- _RECORDS FOR THIS EXERCISE_:
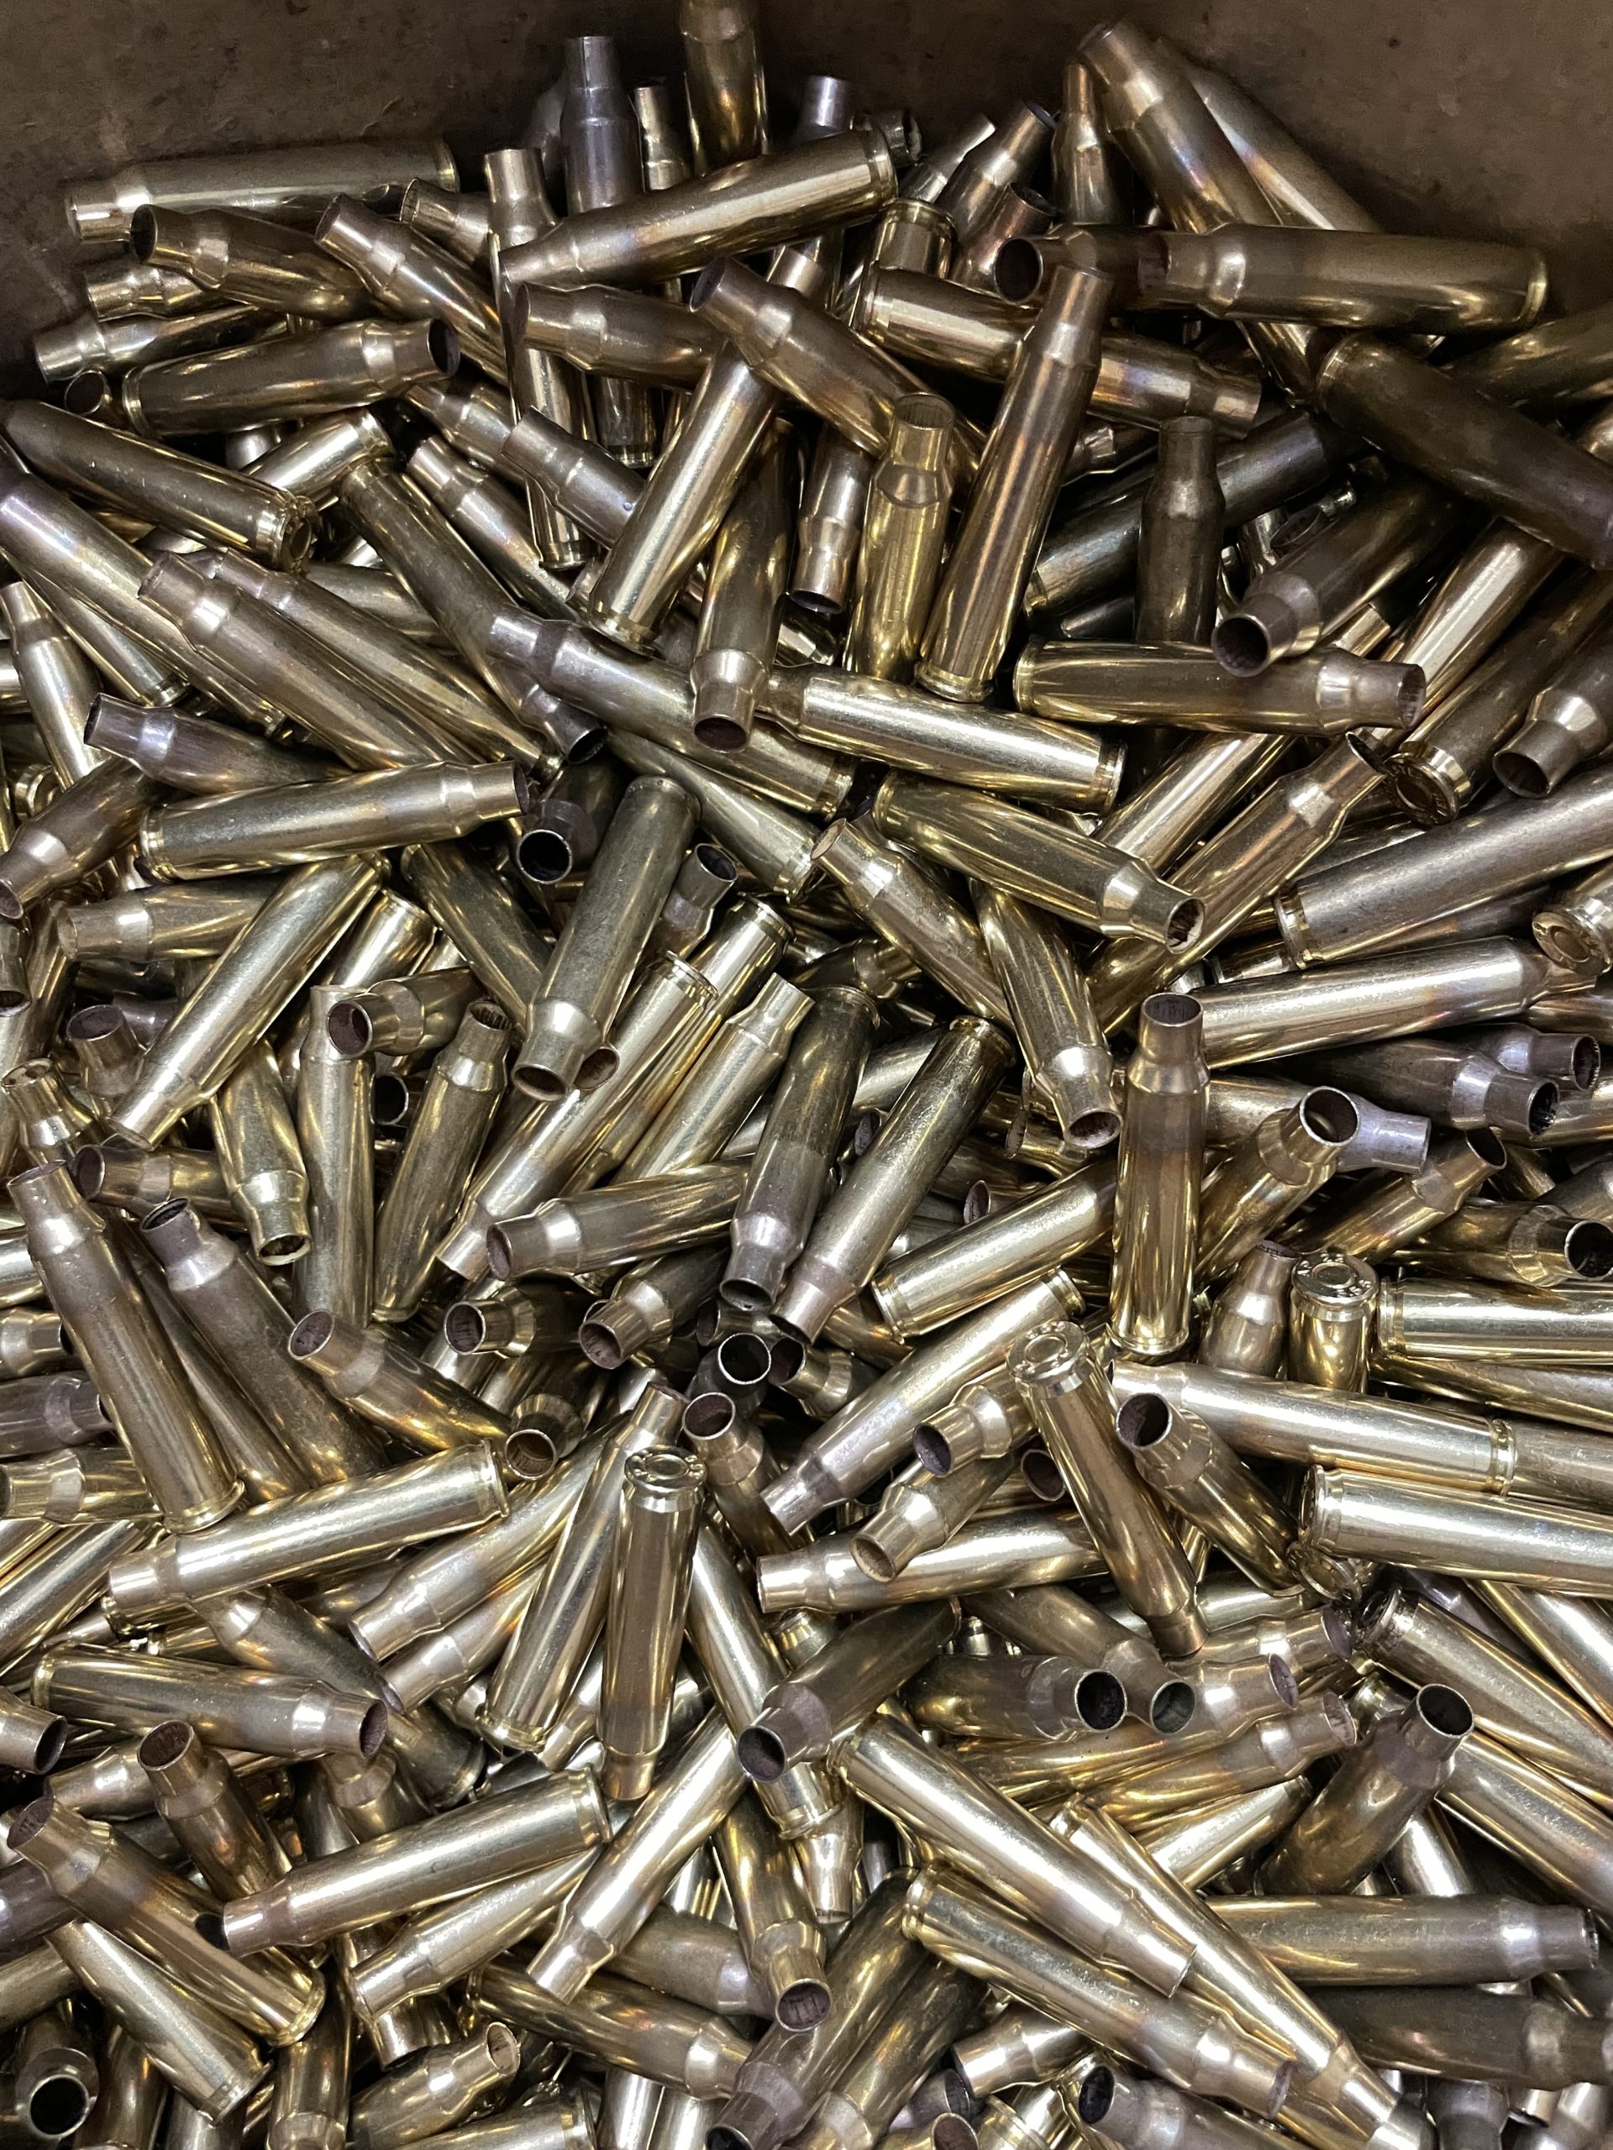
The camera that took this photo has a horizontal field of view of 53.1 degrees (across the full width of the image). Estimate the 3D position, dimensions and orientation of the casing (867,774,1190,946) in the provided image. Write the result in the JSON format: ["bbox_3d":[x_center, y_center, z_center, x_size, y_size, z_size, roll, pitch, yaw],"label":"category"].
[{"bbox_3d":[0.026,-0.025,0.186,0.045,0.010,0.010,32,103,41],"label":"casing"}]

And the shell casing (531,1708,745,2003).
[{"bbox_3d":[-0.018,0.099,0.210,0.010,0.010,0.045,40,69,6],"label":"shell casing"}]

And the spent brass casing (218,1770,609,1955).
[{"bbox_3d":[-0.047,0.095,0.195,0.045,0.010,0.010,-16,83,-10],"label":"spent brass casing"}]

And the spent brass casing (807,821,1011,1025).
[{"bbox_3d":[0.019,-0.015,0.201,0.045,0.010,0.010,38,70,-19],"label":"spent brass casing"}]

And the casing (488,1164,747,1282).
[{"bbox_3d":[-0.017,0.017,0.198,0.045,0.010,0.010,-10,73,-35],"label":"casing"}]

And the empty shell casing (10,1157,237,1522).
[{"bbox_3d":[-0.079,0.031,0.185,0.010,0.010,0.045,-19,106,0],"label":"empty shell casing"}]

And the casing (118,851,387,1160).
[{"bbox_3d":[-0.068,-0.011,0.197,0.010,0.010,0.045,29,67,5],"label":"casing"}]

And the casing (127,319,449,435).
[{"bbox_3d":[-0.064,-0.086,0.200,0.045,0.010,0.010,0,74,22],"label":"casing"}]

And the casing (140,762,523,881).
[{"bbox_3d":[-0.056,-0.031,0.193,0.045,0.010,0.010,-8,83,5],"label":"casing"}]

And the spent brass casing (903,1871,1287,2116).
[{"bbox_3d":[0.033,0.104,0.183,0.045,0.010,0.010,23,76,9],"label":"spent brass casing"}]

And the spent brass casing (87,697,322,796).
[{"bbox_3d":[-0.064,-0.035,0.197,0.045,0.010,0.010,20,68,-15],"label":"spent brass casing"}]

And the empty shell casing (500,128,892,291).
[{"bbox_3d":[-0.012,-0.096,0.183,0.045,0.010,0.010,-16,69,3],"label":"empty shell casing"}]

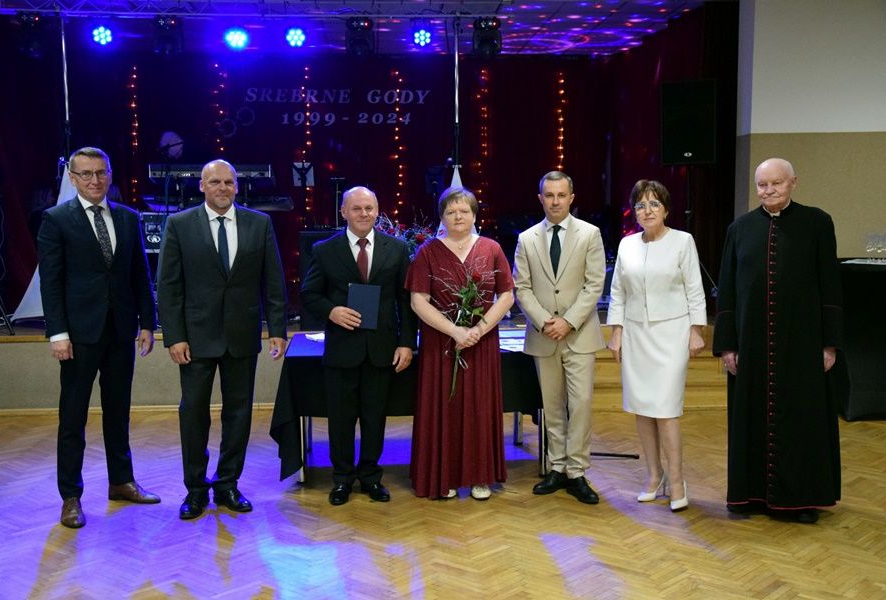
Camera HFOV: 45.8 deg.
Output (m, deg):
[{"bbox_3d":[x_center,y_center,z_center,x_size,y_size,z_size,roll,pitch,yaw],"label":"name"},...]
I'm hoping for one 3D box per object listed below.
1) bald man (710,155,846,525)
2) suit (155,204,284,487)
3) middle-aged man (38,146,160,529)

- _TASK REQUIREMENTS_:
Provide every non-blank line of the records above as a JSON list of strings, one string per line, and omit the pictures.

- _EXPECTED OUTPUT_:
[
  "The camera that took this photo has a horizontal field of view of 53.1 degrees (across the full width of the image). Estimate the 3D position, dimensions and orientation of the casing (867,774,1190,946) in the provided image. Write the result in the JSON format: [\"bbox_3d\":[x_center, y_center, z_center, x_size, y_size, z_size, roll, pitch, yaw],\"label\":\"category\"].",
  "[{\"bbox_3d\":[0.026,-0.025,0.186,0.045,0.010,0.010,32,103,41],\"label\":\"casing\"}]",
  "And the shell casing (531,1708,745,2003).",
  "[{\"bbox_3d\":[-0.018,0.099,0.210,0.010,0.010,0.045,40,69,6],\"label\":\"shell casing\"}]",
  "And the spent brass casing (218,1770,609,1955).",
  "[{\"bbox_3d\":[-0.047,0.095,0.195,0.045,0.010,0.010,-16,83,-10],\"label\":\"spent brass casing\"}]",
  "And the spent brass casing (807,821,1011,1025).",
  "[{\"bbox_3d\":[0.019,-0.015,0.201,0.045,0.010,0.010,38,70,-19],\"label\":\"spent brass casing\"}]",
  "And the casing (488,1164,747,1282).",
  "[{\"bbox_3d\":[-0.017,0.017,0.198,0.045,0.010,0.010,-10,73,-35],\"label\":\"casing\"}]",
  "And the empty shell casing (10,1157,237,1522).",
  "[{\"bbox_3d\":[-0.079,0.031,0.185,0.010,0.010,0.045,-19,106,0],\"label\":\"empty shell casing\"}]",
  "And the casing (118,851,387,1160).",
  "[{\"bbox_3d\":[-0.068,-0.011,0.197,0.010,0.010,0.045,29,67,5],\"label\":\"casing\"}]",
  "And the casing (127,319,449,435).",
  "[{\"bbox_3d\":[-0.064,-0.086,0.200,0.045,0.010,0.010,0,74,22],\"label\":\"casing\"}]",
  "And the casing (140,762,523,881).",
  "[{\"bbox_3d\":[-0.056,-0.031,0.193,0.045,0.010,0.010,-8,83,5],\"label\":\"casing\"}]",
  "And the spent brass casing (903,1871,1287,2116).",
  "[{\"bbox_3d\":[0.033,0.104,0.183,0.045,0.010,0.010,23,76,9],\"label\":\"spent brass casing\"}]",
  "And the spent brass casing (87,697,322,796).",
  "[{\"bbox_3d\":[-0.064,-0.035,0.197,0.045,0.010,0.010,20,68,-15],\"label\":\"spent brass casing\"}]",
  "And the empty shell casing (500,128,892,291).",
  "[{\"bbox_3d\":[-0.012,-0.096,0.183,0.045,0.010,0.010,-16,69,3],\"label\":\"empty shell casing\"}]",
  "Camera HFOV: 45.8 deg.",
  "Output (m, deg):",
  "[{\"bbox_3d\":[x_center,y_center,z_center,x_size,y_size,z_size,roll,pitch,yaw],\"label\":\"name\"},...]",
  "I'm hoping for one 3D box per object listed below.",
  "1) bald man (710,155,846,525)",
  "2) suit (155,204,284,487)",
  "3) middle-aged man (38,146,160,529)"
]